A tal fine le sentenze, nel rilevare, che non vi sono norme primarie né di rango inferiore, che fissano un termine finale per il pagamento dei compensi variabili, richiamano le date dello scadenziario previsto per la chiusura contabile periodica dalla direttiva del MEF n.39616 del 20 giugno 2005 che sono così individuate: dopo il 15 luglio per il primo semestre (periodo 1 gennaio/30 giugno); dopo il 15 ottobre per il terzo trimestre (periodo 1 luglio/30 settembre); dopo il 15 gennaio per il quarto trimestre (periodo 1 ottobre/31 dicembre), anche in questo caso senza alcun termine finale. In assenza, quindi, di un’espressa previsione normativa, il Giudice dii legittimità colma la lacuna attraverso il proprio intervento sostitutivo consentito dagli artt. 1183 c.c. e 97 Cost.
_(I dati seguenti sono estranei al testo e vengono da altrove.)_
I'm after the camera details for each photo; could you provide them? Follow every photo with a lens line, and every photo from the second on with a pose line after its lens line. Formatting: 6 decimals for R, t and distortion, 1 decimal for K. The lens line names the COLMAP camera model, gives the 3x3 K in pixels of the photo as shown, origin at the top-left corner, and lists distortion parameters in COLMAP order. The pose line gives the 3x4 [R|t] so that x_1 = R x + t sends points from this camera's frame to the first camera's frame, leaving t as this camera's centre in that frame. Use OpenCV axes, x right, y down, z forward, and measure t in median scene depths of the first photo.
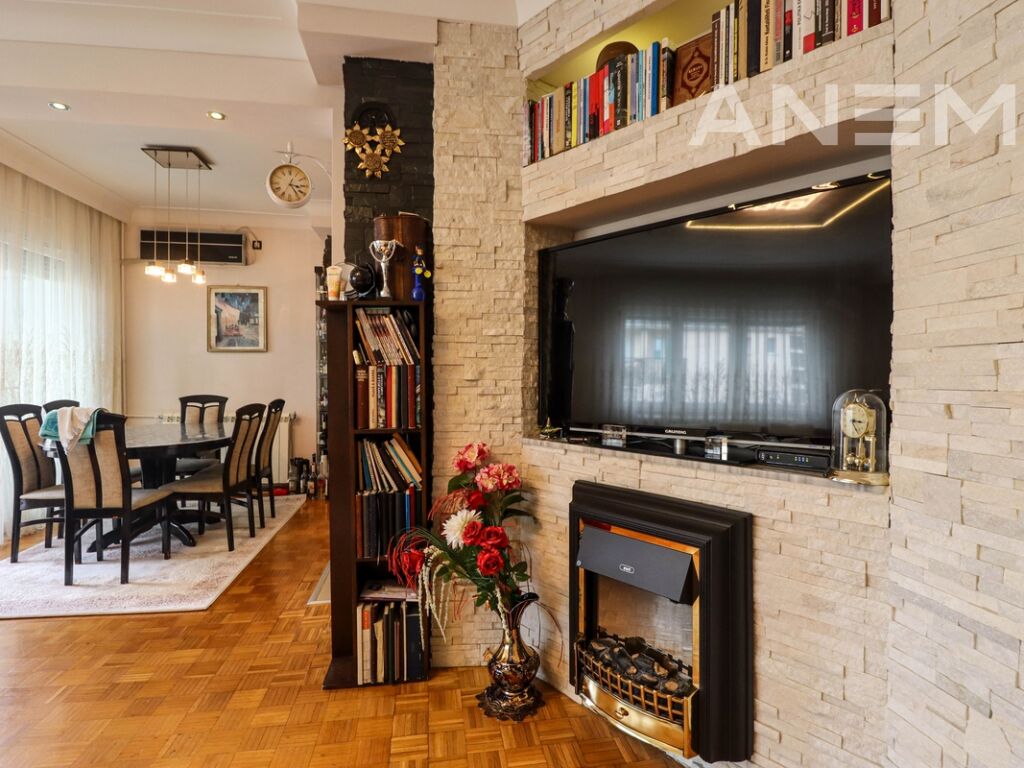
lens RADIAL K [[553.3, 0, 509.5], [0, 553.3, 379.3], [0, 0, 1]] dist [-0.004833, -0.003527]
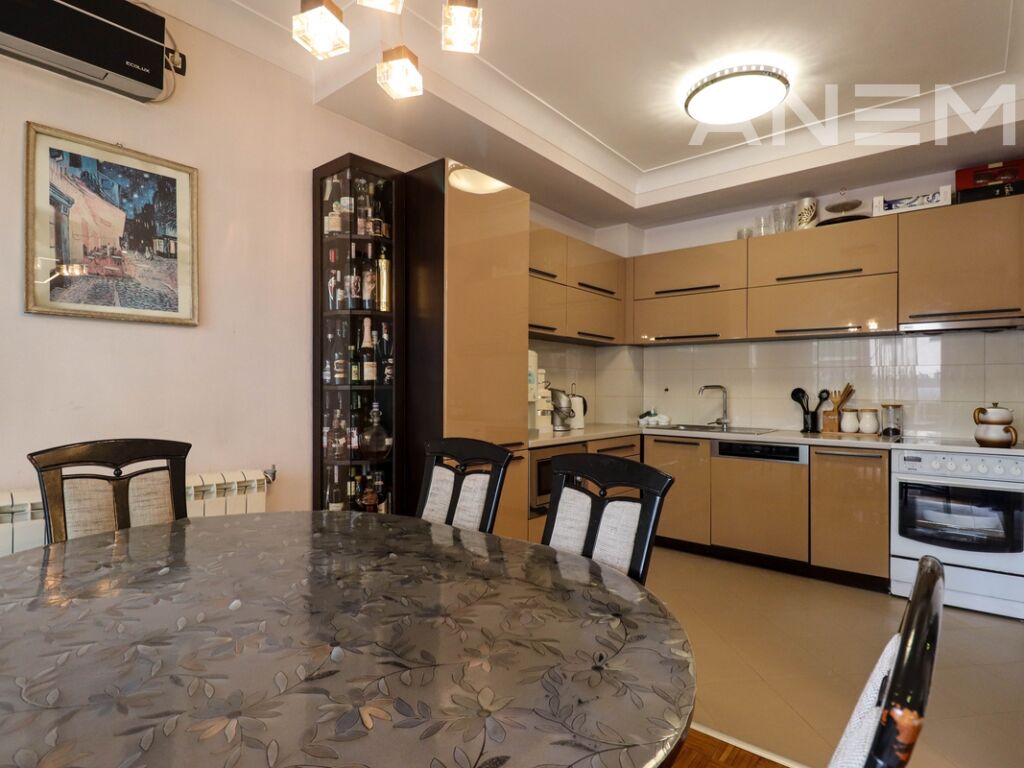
lens RADIAL K [[553.3, 0, 513.4], [0, 553.3, 385.1], [0, 0, 1]] dist [-0.004833, -0.003527]
pose [[0.742636, 0.001113, 0.669694, -1.219039], [0.003416, 0.999979, -0.005450, -0.004348], [-0.669687, 0.006335, 0.742617, 1.202484]]
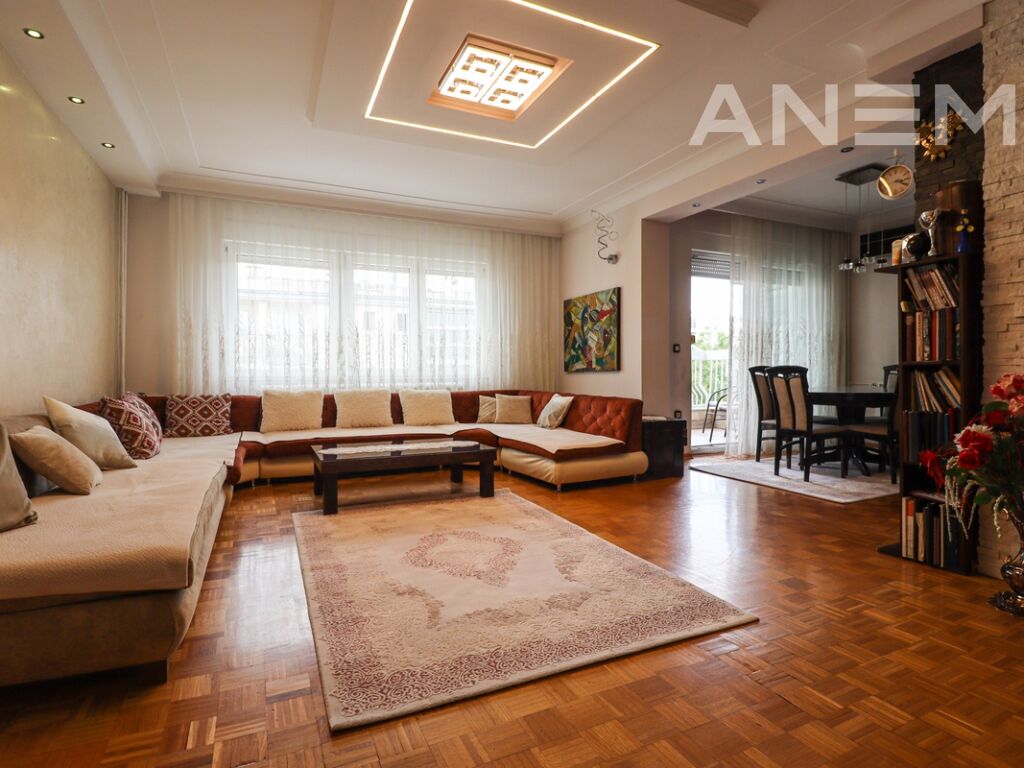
lens RADIAL K [[553.3, 0, 514.6], [0, 553.3, 379.5], [0, 0, 1]] dist [-0.004833, -0.003527]
pose [[0.285861, 0.007207, -0.958244, 0.666859], [-0.009636, 0.999943, 0.004646, 0.126984], [0.958223, 0.007906, 0.285914, -0.242814]]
Pertanto, con riferimento ai compensi variabili maturati nel quarto trimestre (periodo 1 ottobre/31 dicembre), richiama il termine di 120 giorni (successivo a quello del 15 gennaio fissato come iniziale dalla suddetta direttiva) quale parametro di riferimento previsto dall’art. 14 del d.l. n.669/1996, come modificato dall’art. 147 della l. n. 388/2000. E ciò sulla base dell’argomentazione che, se quel termine è ritenuto congruo dal legislatore per il completamento di tutte le procedure necessarie a dare esecuzione ad un provvedimento giurisdizionale, può ben reputarsi adeguato a valutare il tempo necessario per gli adempimenti richiesti dalla ridetta direttiva per la quantificazione e liquidazione dei compensi variabili dovuti ai giudici  tributari.
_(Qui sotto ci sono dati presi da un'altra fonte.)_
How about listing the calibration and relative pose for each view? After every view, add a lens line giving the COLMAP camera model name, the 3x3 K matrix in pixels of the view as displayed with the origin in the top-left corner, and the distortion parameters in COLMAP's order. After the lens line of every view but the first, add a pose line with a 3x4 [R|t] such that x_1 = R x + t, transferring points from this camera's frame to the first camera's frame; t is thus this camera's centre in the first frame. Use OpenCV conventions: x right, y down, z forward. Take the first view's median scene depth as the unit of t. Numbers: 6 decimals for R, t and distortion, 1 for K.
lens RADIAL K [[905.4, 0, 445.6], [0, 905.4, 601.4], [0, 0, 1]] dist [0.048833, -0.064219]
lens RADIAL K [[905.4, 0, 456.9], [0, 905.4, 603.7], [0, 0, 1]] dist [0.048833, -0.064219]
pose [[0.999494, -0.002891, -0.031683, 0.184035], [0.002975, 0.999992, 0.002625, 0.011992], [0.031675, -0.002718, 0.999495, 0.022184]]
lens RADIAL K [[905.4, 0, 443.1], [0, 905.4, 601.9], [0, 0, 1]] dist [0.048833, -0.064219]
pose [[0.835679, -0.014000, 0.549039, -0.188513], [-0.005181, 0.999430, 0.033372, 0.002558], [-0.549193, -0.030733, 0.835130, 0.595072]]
Pertanto saranno sottoposti a tassazione separata gli emolumenti corrisposti dopo il 15 (il 14 negli anni bisestili) maggio dell’anno successivo a quello della maturazione. Difatti la Corte, in sentenza n. 3581, ha rigettato il ricorso dell’Agenzia per emolumenti, relativi al secondo semestre 2010, corrisposti il 30 maggio successivo, ed, in sentenza n. 3584, ha accolto il ricorso dell’Agenzia per emolumenti, relativi all’ultimo trimestre 2013, corrisposti il 24 aprile 2014, e per emolumenti, relativi all’ultimo trimestre 2014, corrisposti il 16 marzo 2015.
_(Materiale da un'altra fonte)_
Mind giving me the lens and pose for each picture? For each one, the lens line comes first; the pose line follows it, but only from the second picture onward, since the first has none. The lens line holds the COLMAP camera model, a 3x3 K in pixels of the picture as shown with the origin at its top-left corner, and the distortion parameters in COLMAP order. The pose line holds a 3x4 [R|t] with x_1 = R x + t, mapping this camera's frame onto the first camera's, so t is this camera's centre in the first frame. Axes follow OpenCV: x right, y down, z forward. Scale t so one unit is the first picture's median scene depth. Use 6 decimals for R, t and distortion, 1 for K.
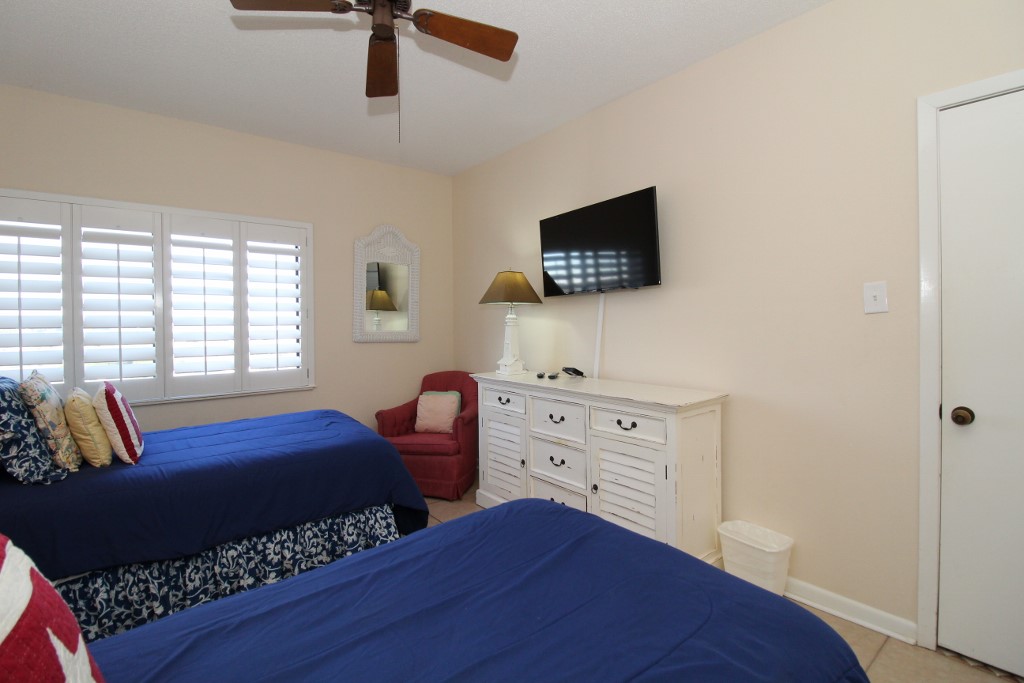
lens RADIAL K [[472.2, 0, 512.8], [0, 472.2, 331.9], [0, 0, 1]] dist [-0.001392, -0.012507]
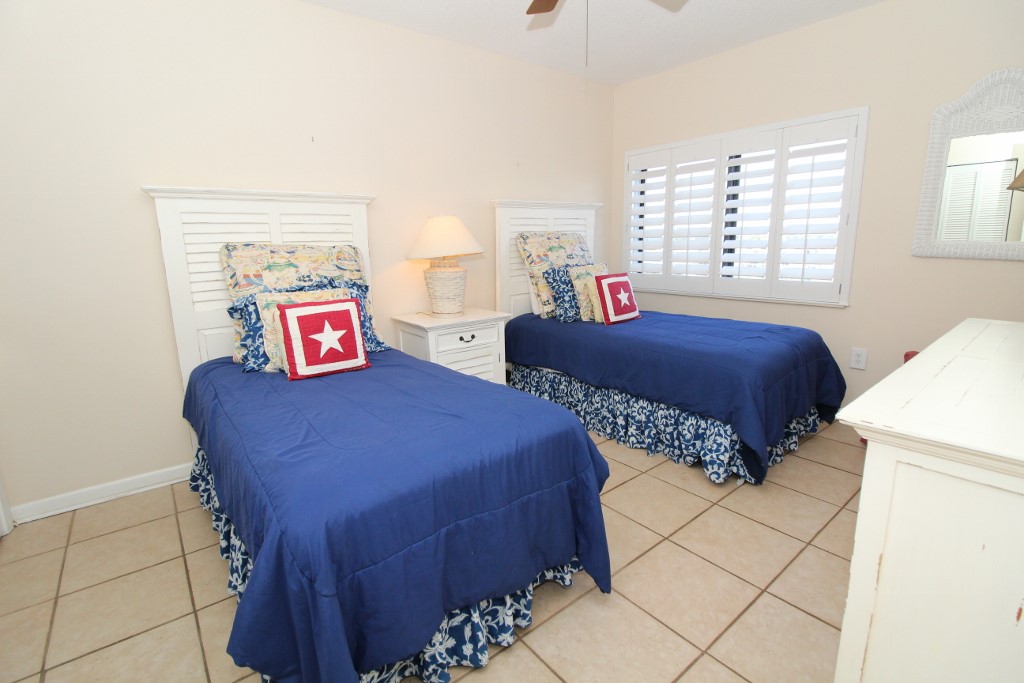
lens RADIAL K [[472.2, 0, 512.8], [0, 472.2, 331.9], [0, 0, 1]] dist [-0.001392, -0.012507]
pose [[-0.001946, 0.203205, -0.979134, 0.660937], [0.005753, 0.979122, 0.203191, -0.021834], [0.999982, -0.005238, -0.003075, 0.576793]]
L’ultima conclusione, costituita dalla fissazione di un termine oggettivo, rappresenta un fattore di certezza e trasparenza nell’applicazione del regime della tassazione separata ai summenzionati compensi, che più volte in passato sono stati sottoposti a tassazione ordinaria, anche se liquidati con gravi ritardi. Il Giudice di legittimità, richiamando la propria giurisprudenza “pretoria” in un caso di individuazione di termini processuali non previsti dalla legge (S.U. n. 14594/2016) consente una deroga al termine di 120 giorni, in presenza di “circostanze eccezionali di cui sia data rigorosa prova”. E’ bene inteso che tali circostanze non possono essere integrate dalle disfunzioni dei singoli organi chiamati agli adempimenti richiesti, trattandosi di un procedimento complesso.